Omit the pictures and reproduce the rest of the listing exactly.

Collected material Block Start

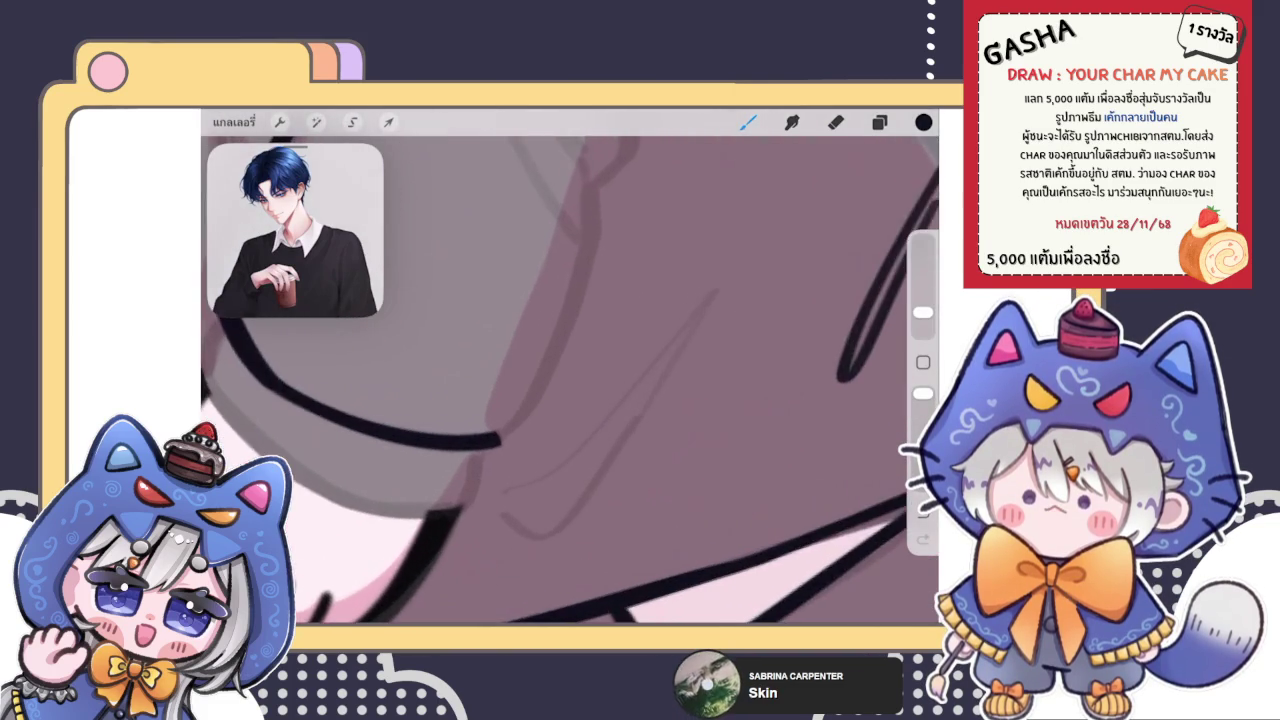
{"action": "scroll", "coordinate": [570, 380], "scroll_direction": "up", "scroll_amount": 2}
{"action": "scroll", "coordinate": [570, 380], "scroll_direction": "up", "scroll_amount": 2}
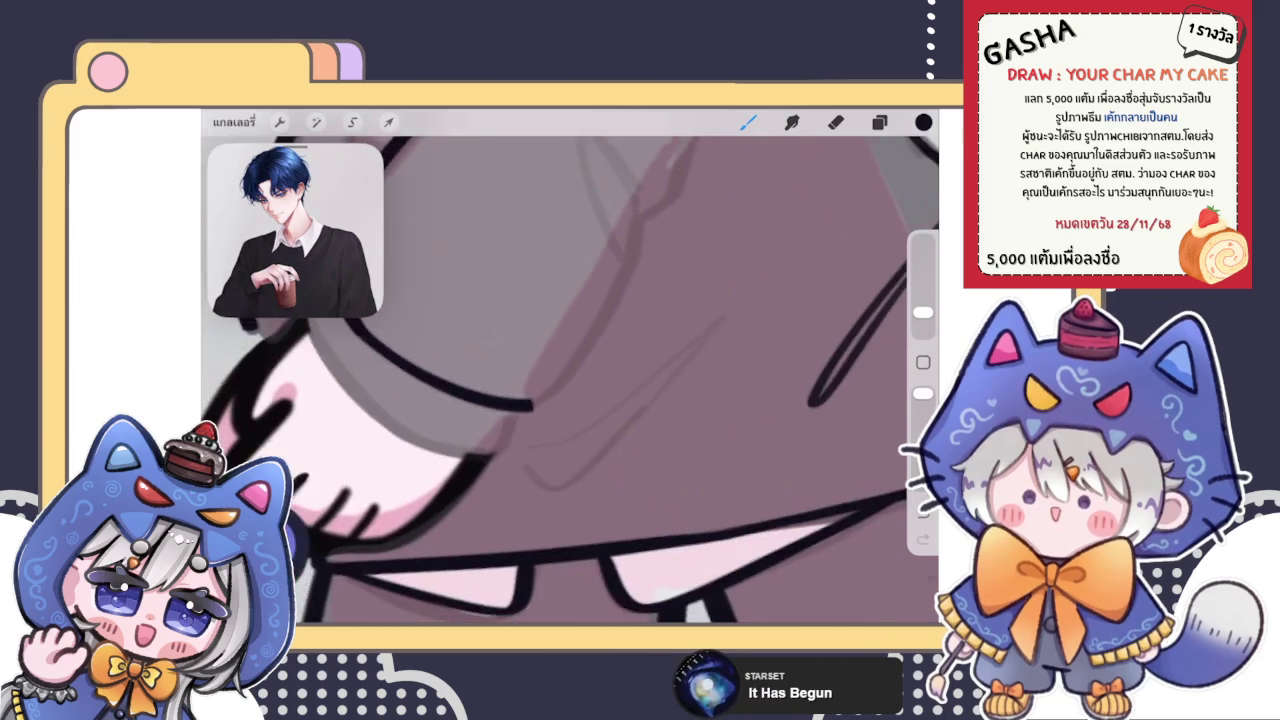
{"action": "left_click_drag", "start_coordinate": [490, 480], "coordinate": [635, 345]}
{"action": "key", "text": "ctrl+z"}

Collected material Block End

Expected answer:
{"action": "scroll", "coordinate": [570, 380], "scroll_direction": "up", "scroll_amount": 2}
{"action": "scroll", "coordinate": [570, 380], "scroll_direction": "up", "scroll_amount": 2}
{"action": "left_click_drag", "start_coordinate": [490, 480], "coordinate": [635, 345]}
{"action": "key", "text": "ctrl+z"}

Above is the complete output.